> PROBLEM TO WORK ON
Quote the records below word for word, leaving out the pictures.

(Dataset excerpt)
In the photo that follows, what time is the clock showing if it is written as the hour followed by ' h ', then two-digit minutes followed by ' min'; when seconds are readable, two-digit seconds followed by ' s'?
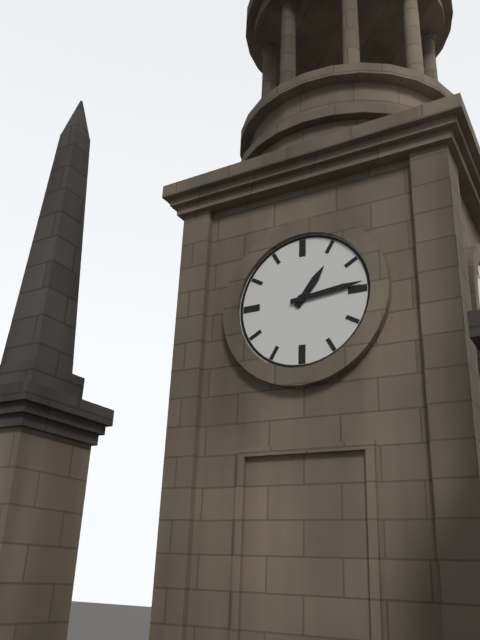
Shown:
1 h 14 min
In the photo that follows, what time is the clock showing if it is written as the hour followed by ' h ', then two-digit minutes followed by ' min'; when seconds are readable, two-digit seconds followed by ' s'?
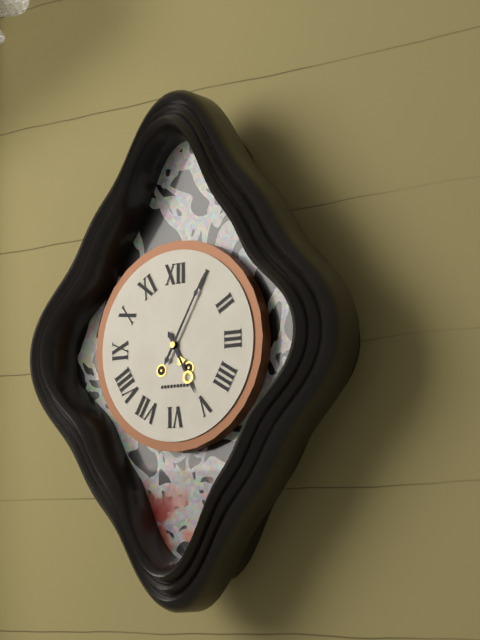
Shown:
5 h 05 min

> THE COMPLETED TASK
In the photo that follows, what time is the clock showing if it is written as the hour followed by ' h ', then two-digit minutes followed by ' min'; when seconds are readable, two-digit seconds followed by ' s'?
Shown:
1 h 14 min
In the photo that follows, what time is the clock showing if it is written as the hour followed by ' h ', then two-digit minutes followed by ' min'; when seconds are readable, two-digit seconds followed by ' s'?
Shown:
5 h 05 min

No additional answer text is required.